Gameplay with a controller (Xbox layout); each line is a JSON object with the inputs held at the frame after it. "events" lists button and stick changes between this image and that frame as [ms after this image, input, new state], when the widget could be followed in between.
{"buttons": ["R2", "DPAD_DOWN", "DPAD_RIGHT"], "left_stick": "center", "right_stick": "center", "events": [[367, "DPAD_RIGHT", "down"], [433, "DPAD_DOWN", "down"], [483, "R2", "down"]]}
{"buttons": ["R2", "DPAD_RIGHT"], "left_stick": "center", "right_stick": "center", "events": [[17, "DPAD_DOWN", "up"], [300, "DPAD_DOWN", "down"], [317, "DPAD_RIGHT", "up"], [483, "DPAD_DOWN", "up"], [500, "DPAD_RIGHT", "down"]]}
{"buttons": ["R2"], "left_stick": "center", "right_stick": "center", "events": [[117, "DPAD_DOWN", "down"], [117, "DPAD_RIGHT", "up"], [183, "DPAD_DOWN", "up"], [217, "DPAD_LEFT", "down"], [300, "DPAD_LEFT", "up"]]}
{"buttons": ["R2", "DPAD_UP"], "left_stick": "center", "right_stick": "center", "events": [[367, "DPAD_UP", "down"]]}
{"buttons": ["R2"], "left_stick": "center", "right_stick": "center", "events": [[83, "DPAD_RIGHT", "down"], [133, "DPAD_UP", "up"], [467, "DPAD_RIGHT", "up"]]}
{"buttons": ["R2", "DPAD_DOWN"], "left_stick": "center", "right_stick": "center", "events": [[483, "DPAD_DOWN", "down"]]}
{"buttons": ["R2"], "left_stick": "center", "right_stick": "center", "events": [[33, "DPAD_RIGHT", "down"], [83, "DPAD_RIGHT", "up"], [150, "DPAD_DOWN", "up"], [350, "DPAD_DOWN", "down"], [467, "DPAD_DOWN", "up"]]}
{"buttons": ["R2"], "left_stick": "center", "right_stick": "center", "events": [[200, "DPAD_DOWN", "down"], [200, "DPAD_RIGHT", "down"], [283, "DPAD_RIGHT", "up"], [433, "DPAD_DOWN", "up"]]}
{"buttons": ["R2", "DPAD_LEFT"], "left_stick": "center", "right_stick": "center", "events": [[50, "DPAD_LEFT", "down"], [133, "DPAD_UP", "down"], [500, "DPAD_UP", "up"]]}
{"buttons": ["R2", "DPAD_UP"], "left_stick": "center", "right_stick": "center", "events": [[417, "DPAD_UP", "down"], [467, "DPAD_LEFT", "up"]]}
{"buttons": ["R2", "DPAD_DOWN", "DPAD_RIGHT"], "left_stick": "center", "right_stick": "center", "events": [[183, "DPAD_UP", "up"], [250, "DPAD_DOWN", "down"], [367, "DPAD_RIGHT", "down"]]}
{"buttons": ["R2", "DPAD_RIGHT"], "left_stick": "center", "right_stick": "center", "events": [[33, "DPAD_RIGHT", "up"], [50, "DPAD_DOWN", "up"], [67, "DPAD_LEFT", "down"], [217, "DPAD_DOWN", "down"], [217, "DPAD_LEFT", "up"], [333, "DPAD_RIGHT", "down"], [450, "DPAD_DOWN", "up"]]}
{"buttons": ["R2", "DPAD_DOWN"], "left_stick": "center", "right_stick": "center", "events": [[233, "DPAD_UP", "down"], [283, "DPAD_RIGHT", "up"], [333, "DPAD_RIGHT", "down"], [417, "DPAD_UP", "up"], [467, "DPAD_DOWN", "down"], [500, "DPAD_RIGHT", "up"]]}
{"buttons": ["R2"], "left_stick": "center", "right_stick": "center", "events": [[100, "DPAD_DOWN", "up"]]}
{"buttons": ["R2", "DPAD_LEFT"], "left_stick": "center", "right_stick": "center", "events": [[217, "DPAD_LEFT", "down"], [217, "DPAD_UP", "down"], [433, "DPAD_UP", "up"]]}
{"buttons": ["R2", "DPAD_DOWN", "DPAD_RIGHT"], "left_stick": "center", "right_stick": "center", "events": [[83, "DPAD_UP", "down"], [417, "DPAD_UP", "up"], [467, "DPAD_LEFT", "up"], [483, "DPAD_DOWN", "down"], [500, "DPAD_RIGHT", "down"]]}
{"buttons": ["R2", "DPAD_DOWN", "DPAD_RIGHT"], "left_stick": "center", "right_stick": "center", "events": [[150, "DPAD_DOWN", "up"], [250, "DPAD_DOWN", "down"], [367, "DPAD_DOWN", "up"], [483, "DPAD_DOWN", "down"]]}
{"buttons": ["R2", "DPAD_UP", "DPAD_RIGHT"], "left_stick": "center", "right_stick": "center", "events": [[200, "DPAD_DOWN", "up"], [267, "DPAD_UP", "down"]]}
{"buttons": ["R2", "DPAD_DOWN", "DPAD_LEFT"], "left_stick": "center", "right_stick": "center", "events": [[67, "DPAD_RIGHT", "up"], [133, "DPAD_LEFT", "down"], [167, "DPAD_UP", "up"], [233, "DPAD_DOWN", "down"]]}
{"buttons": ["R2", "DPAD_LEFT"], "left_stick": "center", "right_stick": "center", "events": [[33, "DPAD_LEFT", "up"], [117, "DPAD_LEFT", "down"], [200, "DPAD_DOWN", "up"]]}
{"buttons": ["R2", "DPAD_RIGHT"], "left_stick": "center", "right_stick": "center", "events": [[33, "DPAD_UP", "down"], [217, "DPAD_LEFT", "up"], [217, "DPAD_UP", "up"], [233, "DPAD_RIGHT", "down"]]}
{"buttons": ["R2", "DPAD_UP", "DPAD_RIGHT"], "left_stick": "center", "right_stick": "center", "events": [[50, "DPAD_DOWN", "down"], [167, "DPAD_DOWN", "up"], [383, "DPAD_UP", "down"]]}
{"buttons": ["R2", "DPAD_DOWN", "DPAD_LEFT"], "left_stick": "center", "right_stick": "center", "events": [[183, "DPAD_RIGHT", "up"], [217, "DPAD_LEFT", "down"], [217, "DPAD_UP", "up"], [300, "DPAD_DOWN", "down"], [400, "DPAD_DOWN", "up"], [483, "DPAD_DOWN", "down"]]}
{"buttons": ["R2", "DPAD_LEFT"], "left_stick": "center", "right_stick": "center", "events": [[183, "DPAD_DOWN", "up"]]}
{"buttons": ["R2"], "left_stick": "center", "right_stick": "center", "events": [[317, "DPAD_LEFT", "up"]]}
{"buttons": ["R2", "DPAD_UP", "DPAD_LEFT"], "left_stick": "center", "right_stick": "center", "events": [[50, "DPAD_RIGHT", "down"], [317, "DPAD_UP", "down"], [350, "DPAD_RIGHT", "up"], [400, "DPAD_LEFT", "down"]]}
####################
### Aim of the task
Faithfully copy every entry, leaving nothing out.

### Answer space
Gameplay with a controller (Xbox layout); each line is a JSON object with the inputs held at the frame after it. "events" lists button and stick changes between this image and that frame as [ms after this image, input, new state], when the widget could be followed in between.
{"buttons": ["R2", "DPAD_DOWN", "DPAD_RIGHT"], "left_stick": "center", "right_stick": "center", "events": [[367, "DPAD_RIGHT", "down"], [433, "DPAD_DOWN", "down"], [483, "R2", "down"]]}
{"buttons": ["R2", "DPAD_RIGHT"], "left_stick": "center", "right_stick": "center", "events": [[17, "DPAD_DOWN", "up"], [300, "DPAD_DOWN", "down"], [317, "DPAD_RIGHT", "up"], [483, "DPAD_DOWN", "up"], [500, "DPAD_RIGHT", "down"]]}
{"buttons": ["R2"], "left_stick": "center", "right_stick": "center", "events": [[117, "DPAD_DOWN", "down"], [117, "DPAD_RIGHT", "up"], [183, "DPAD_DOWN", "up"], [217, "DPAD_LEFT", "down"], [300, "DPAD_LEFT", "up"]]}
{"buttons": ["R2", "DPAD_UP"], "left_stick": "center", "right_stick": "center", "events": [[367, "DPAD_UP", "down"]]}
{"buttons": ["R2"], "left_stick": "center", "right_stick": "center", "events": [[83, "DPAD_RIGHT", "down"], [133, "DPAD_UP", "up"], [467, "DPAD_RIGHT", "up"]]}
{"buttons": ["R2", "DPAD_DOWN"], "left_stick": "center", "right_stick": "center", "events": [[483, "DPAD_DOWN", "down"]]}
{"buttons": ["R2"], "left_stick": "center", "right_stick": "center", "events": [[33, "DPAD_RIGHT", "down"], [83, "DPAD_RIGHT", "up"], [150, "DPAD_DOWN", "up"], [350, "DPAD_DOWN", "down"], [467, "DPAD_DOWN", "up"]]}
{"buttons": ["R2"], "left_stick": "center", "right_stick": "center", "events": [[200, "DPAD_DOWN", "down"], [200, "DPAD_RIGHT", "down"], [283, "DPAD_RIGHT", "up"], [433, "DPAD_DOWN", "up"]]}
{"buttons": ["R2", "DPAD_LEFT"], "left_stick": "center", "right_stick": "center", "events": [[50, "DPAD_LEFT", "down"], [133, "DPAD_UP", "down"], [500, "DPAD_UP", "up"]]}
{"buttons": ["R2", "DPAD_UP"], "left_stick": "center", "right_stick": "center", "events": [[417, "DPAD_UP", "down"], [467, "DPAD_LEFT", "up"]]}
{"buttons": ["R2", "DPAD_DOWN", "DPAD_RIGHT"], "left_stick": "center", "right_stick": "center", "events": [[183, "DPAD_UP", "up"], [250, "DPAD_DOWN", "down"], [367, "DPAD_RIGHT", "down"]]}
{"buttons": ["R2", "DPAD_RIGHT"], "left_stick": "center", "right_stick": "center", "events": [[33, "DPAD_RIGHT", "up"], [50, "DPAD_DOWN", "up"], [67, "DPAD_LEFT", "down"], [217, "DPAD_DOWN", "down"], [217, "DPAD_LEFT", "up"], [333, "DPAD_RIGHT", "down"], [450, "DPAD_DOWN", "up"]]}
{"buttons": ["R2", "DPAD_DOWN"], "left_stick": "center", "right_stick": "center", "events": [[233, "DPAD_UP", "down"], [283, "DPAD_RIGHT", "up"], [333, "DPAD_RIGHT", "down"], [417, "DPAD_UP", "up"], [467, "DPAD_DOWN", "down"], [500, "DPAD_RIGHT", "up"]]}
{"buttons": ["R2"], "left_stick": "center", "right_stick": "center", "events": [[100, "DPAD_DOWN", "up"]]}
{"buttons": ["R2", "DPAD_LEFT"], "left_stick": "center", "right_stick": "center", "events": [[217, "DPAD_LEFT", "down"], [217, "DPAD_UP", "down"], [433, "DPAD_UP", "up"]]}
{"buttons": ["R2", "DPAD_DOWN", "DPAD_RIGHT"], "left_stick": "center", "right_stick": "center", "events": [[83, "DPAD_UP", "down"], [417, "DPAD_UP", "up"], [467, "DPAD_LEFT", "up"], [483, "DPAD_DOWN", "down"], [500, "DPAD_RIGHT", "down"]]}
{"buttons": ["R2", "DPAD_DOWN", "DPAD_RIGHT"], "left_stick": "center", "right_stick": "center", "events": [[150, "DPAD_DOWN", "up"], [250, "DPAD_DOWN", "down"], [367, "DPAD_DOWN", "up"], [483, "DPAD_DOWN", "down"]]}
{"buttons": ["R2", "DPAD_UP", "DPAD_RIGHT"], "left_stick": "center", "right_stick": "center", "events": [[200, "DPAD_DOWN", "up"], [267, "DPAD_UP", "down"]]}
{"buttons": ["R2", "DPAD_DOWN", "DPAD_LEFT"], "left_stick": "center", "right_stick": "center", "events": [[67, "DPAD_RIGHT", "up"], [133, "DPAD_LEFT", "down"], [167, "DPAD_UP", "up"], [233, "DPAD_DOWN", "down"]]}
{"buttons": ["R2", "DPAD_LEFT"], "left_stick": "center", "right_stick": "center", "events": [[33, "DPAD_LEFT", "up"], [117, "DPAD_LEFT", "down"], [200, "DPAD_DOWN", "up"]]}
{"buttons": ["R2", "DPAD_RIGHT"], "left_stick": "center", "right_stick": "center", "events": [[33, "DPAD_UP", "down"], [217, "DPAD_LEFT", "up"], [217, "DPAD_UP", "up"], [233, "DPAD_RIGHT", "down"]]}
{"buttons": ["R2", "DPAD_UP", "DPAD_RIGHT"], "left_stick": "center", "right_stick": "center", "events": [[50, "DPAD_DOWN", "down"], [167, "DPAD_DOWN", "up"], [383, "DPAD_UP", "down"]]}
{"buttons": ["R2", "DPAD_DOWN", "DPAD_LEFT"], "left_stick": "center", "right_stick": "center", "events": [[183, "DPAD_RIGHT", "up"], [217, "DPAD_LEFT", "down"], [217, "DPAD_UP", "up"], [300, "DPAD_DOWN", "down"], [400, "DPAD_DOWN", "up"], [483, "DPAD_DOWN", "down"]]}
{"buttons": ["R2", "DPAD_LEFT"], "left_stick": "center", "right_stick": "center", "events": [[183, "DPAD_DOWN", "up"]]}
{"buttons": ["R2"], "left_stick": "center", "right_stick": "center", "events": [[317, "DPAD_LEFT", "up"]]}
{"buttons": ["R2", "DPAD_UP", "DPAD_LEFT"], "left_stick": "center", "right_stick": "center", "events": [[50, "DPAD_RIGHT", "down"], [317, "DPAD_UP", "down"], [350, "DPAD_RIGHT", "up"], [400, "DPAD_LEFT", "down"]]}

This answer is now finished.